The Society of Motor Manufacturers and Traders’ (SMMT) latest figures show that by the 31st March, 372,401 new cars had been registered through the scrappage scheme, accounting for 19% of all new cars bought over the last ten months.

The initiative has now finished and much has been written recently about the various pros and cons of the scheme, particularly surrounding its overall environmental impact. However, in my mind there is one very real benefit for all motorists and that is having almost 380,000 newer, safer vehicles on our roads.

Convincing grey fleet drivers to give up older, potentially less safe vehicles is an ongoing challenge for fleet managers and hopefully the scrappage scheme has given some of them the incentive to do so. We don’t know how many of these 380,000 vehicles are being used for driving on business but it must be a significant amount.

According to the SMMT, compared to ten year old vehicles, new cars now have higher Euro NCAP ratings, more safety technology as standard and improved security features. Manufacturers have fitted anti-lock braking systems as standard since 2004 and Electronic Stability Control (ESC) devices are widely available throughout model ranges.

If you were to look at a fifteen year old car, it wouldn’t even have a Euro NCAP rating as the scheme was only introduced in 1997. That really shows how far safety technology has come in our cars – now manufacturers are striving to get the full five stars with every new model they launch.

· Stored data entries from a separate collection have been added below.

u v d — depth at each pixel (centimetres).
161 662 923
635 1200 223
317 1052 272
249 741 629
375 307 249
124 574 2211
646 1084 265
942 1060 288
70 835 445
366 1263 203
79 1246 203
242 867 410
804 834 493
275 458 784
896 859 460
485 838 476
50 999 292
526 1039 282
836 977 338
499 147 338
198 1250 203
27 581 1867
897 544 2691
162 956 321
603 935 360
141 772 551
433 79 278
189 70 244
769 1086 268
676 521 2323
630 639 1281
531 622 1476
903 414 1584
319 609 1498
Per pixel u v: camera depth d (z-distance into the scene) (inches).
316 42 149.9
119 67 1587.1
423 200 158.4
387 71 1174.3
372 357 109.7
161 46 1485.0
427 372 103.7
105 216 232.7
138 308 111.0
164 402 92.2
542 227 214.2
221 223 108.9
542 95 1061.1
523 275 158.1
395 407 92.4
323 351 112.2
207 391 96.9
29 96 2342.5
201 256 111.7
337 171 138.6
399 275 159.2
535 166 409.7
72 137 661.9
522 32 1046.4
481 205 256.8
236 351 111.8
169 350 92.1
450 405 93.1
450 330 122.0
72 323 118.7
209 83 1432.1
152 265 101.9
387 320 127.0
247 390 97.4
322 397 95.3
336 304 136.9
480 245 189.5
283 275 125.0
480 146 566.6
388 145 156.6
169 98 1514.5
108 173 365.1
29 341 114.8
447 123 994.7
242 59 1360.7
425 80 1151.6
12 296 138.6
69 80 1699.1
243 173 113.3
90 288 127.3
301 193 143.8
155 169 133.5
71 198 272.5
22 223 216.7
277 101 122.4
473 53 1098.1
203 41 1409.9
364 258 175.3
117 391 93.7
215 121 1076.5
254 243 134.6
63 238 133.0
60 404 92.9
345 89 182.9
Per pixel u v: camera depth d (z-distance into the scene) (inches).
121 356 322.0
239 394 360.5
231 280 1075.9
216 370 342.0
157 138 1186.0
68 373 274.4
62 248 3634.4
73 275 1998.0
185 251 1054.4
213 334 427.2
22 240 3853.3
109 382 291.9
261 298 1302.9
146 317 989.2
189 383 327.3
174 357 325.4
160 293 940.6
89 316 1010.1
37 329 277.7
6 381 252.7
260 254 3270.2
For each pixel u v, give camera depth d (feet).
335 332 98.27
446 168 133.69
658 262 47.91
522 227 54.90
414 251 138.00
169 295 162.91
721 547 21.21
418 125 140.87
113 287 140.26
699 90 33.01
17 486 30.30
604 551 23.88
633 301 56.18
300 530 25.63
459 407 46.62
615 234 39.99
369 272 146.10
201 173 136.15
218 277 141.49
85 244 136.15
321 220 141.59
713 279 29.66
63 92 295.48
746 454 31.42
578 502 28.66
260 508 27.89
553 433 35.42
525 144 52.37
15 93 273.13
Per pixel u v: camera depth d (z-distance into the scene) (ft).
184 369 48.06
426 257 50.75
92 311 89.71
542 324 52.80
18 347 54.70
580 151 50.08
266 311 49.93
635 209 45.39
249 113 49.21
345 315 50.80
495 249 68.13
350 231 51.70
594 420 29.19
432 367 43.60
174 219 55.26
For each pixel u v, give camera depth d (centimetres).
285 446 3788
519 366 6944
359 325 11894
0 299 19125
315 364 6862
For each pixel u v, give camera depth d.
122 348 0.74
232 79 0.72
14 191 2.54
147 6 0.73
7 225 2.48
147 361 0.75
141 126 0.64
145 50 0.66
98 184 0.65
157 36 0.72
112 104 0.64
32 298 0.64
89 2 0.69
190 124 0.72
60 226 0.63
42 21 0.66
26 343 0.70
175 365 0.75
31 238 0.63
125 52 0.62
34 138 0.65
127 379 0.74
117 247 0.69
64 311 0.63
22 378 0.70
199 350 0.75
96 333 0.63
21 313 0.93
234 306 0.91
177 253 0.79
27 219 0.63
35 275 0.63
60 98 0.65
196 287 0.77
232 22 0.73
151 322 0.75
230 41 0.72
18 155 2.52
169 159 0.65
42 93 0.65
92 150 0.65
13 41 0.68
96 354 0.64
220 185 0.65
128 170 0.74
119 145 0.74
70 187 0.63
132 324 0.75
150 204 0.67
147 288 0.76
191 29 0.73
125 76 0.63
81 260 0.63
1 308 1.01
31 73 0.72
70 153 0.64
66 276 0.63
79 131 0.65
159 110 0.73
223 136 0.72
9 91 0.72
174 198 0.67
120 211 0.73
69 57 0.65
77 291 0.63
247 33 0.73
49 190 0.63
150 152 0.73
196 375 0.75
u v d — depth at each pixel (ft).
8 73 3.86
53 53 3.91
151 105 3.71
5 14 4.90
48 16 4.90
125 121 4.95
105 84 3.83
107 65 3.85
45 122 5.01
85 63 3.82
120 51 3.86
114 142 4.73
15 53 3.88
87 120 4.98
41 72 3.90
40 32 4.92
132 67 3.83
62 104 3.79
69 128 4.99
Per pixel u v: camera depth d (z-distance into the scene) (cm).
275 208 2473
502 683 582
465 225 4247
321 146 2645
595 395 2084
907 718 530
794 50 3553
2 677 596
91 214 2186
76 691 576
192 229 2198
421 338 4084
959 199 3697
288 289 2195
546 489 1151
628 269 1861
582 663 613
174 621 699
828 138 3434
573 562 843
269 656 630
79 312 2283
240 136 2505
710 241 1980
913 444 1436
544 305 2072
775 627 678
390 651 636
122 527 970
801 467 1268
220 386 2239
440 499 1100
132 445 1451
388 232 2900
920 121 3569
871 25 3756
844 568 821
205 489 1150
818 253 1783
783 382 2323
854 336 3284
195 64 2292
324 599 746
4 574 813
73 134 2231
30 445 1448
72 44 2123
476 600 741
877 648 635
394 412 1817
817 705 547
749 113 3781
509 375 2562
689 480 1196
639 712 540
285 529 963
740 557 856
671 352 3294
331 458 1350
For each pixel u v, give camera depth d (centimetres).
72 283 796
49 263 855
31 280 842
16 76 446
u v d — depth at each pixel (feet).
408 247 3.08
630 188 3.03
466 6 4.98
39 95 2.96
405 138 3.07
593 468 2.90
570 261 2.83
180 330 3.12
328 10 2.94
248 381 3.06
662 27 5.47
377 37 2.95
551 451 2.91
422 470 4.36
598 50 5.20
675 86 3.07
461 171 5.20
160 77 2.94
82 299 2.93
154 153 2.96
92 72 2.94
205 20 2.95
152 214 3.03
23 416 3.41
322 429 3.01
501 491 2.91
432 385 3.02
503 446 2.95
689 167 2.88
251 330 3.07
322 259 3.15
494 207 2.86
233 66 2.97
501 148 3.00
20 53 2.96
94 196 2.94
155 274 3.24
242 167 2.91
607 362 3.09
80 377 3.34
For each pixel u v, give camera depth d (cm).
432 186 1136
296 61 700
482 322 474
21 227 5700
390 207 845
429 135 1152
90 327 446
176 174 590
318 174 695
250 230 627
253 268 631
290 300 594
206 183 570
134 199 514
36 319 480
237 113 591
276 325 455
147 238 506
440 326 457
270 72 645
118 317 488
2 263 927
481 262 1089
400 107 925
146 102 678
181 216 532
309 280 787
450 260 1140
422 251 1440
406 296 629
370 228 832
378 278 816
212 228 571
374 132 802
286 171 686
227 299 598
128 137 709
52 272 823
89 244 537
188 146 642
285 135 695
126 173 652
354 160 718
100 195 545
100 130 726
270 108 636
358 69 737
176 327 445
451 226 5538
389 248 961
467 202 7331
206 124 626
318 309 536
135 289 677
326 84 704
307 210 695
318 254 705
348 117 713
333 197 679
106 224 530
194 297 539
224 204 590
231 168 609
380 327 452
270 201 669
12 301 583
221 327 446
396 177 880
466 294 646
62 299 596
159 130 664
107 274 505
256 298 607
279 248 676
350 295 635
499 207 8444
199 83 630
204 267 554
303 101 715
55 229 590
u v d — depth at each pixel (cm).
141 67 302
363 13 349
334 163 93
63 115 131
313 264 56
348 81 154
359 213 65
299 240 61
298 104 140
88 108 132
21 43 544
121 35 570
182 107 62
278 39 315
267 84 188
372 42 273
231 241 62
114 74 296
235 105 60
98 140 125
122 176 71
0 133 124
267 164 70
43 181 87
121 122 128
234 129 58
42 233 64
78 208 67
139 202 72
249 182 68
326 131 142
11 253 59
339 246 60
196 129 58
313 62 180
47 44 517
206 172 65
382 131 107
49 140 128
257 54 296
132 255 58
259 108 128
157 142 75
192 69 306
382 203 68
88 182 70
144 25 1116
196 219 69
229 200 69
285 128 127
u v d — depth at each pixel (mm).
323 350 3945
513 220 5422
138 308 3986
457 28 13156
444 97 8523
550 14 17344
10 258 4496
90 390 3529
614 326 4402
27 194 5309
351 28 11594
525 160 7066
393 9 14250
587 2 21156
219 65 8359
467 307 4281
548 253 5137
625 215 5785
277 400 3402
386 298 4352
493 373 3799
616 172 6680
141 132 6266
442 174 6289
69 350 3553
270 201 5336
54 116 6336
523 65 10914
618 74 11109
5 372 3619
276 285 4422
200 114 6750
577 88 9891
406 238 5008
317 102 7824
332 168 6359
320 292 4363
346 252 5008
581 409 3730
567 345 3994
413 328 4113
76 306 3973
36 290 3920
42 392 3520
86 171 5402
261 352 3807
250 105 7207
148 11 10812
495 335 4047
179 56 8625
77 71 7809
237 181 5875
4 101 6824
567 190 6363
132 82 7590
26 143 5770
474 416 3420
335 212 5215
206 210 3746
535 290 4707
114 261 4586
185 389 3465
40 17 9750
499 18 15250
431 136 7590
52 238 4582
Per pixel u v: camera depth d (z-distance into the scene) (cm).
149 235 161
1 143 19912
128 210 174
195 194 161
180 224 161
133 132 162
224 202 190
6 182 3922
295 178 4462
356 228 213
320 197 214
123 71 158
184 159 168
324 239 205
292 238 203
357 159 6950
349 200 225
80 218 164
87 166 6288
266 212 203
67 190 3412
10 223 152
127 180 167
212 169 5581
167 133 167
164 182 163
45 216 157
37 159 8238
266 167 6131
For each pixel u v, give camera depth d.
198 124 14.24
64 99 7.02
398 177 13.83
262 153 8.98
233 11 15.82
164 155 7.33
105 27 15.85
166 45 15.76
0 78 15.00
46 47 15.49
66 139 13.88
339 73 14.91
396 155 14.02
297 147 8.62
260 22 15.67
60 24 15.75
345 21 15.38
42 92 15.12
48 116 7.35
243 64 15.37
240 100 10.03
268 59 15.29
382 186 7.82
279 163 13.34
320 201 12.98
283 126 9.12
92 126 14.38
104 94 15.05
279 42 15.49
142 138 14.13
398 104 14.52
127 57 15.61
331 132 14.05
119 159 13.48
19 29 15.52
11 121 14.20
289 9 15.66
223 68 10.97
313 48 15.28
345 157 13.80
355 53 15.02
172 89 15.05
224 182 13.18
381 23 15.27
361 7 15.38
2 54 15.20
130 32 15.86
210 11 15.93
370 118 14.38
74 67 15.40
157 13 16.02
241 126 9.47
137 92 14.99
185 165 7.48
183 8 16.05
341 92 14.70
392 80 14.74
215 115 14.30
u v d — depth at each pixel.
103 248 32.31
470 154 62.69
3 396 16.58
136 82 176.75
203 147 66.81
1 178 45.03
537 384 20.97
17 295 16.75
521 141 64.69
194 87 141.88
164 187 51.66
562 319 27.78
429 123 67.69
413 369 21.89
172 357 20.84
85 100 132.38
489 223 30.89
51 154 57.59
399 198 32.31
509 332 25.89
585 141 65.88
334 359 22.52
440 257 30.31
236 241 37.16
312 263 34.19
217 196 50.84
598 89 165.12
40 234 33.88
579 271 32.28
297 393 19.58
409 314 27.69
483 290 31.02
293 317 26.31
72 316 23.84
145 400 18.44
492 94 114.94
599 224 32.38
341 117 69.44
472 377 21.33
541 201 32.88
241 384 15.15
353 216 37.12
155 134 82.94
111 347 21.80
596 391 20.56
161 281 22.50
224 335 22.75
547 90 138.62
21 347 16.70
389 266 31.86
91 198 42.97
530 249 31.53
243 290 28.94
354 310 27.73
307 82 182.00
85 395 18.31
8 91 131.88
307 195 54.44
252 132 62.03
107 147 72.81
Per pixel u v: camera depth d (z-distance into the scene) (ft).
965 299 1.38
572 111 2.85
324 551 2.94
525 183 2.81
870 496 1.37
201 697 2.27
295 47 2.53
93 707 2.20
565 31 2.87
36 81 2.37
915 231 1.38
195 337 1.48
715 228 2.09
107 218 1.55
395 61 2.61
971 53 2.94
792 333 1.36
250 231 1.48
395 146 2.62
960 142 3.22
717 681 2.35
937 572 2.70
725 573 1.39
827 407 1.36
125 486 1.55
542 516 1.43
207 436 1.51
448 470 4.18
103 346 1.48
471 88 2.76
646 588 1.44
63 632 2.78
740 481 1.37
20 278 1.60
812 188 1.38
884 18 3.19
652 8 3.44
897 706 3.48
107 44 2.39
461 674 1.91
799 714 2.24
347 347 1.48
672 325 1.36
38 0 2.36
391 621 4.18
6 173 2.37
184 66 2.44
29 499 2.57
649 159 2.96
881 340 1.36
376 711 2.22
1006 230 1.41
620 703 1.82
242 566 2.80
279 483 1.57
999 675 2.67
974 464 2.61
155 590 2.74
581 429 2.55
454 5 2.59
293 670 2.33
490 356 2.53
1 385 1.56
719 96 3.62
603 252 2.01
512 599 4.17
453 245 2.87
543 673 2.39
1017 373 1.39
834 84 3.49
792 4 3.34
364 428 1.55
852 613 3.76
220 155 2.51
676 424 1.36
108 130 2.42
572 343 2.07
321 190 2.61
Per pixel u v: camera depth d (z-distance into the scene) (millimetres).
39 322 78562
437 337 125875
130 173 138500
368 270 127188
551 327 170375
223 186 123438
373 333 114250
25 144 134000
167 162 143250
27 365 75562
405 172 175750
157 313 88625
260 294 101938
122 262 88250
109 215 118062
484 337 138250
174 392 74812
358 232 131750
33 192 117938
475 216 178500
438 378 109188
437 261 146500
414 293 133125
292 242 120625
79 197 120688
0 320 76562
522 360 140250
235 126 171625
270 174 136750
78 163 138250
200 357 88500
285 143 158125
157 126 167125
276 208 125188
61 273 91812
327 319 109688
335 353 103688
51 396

This is demonstrated by the fact that the SMMT says that the following technologies have all been introduced in the last ten years, although they aren’t of course standard in all vehicles:

Developments to airbags

Lane departure warning

Collision Mitigation Braking System

Intelligent Parking Assist systems

Autonomous cruise control / Adaptive cruise control

So it seems to me that a scrappage scheme that has encouraged hundreds of thousands of drivers to replace their cars with safer vehicles that have better occupant and pedestrian protection must be heralded a success, for bringing safer technology to our roads if nothing else.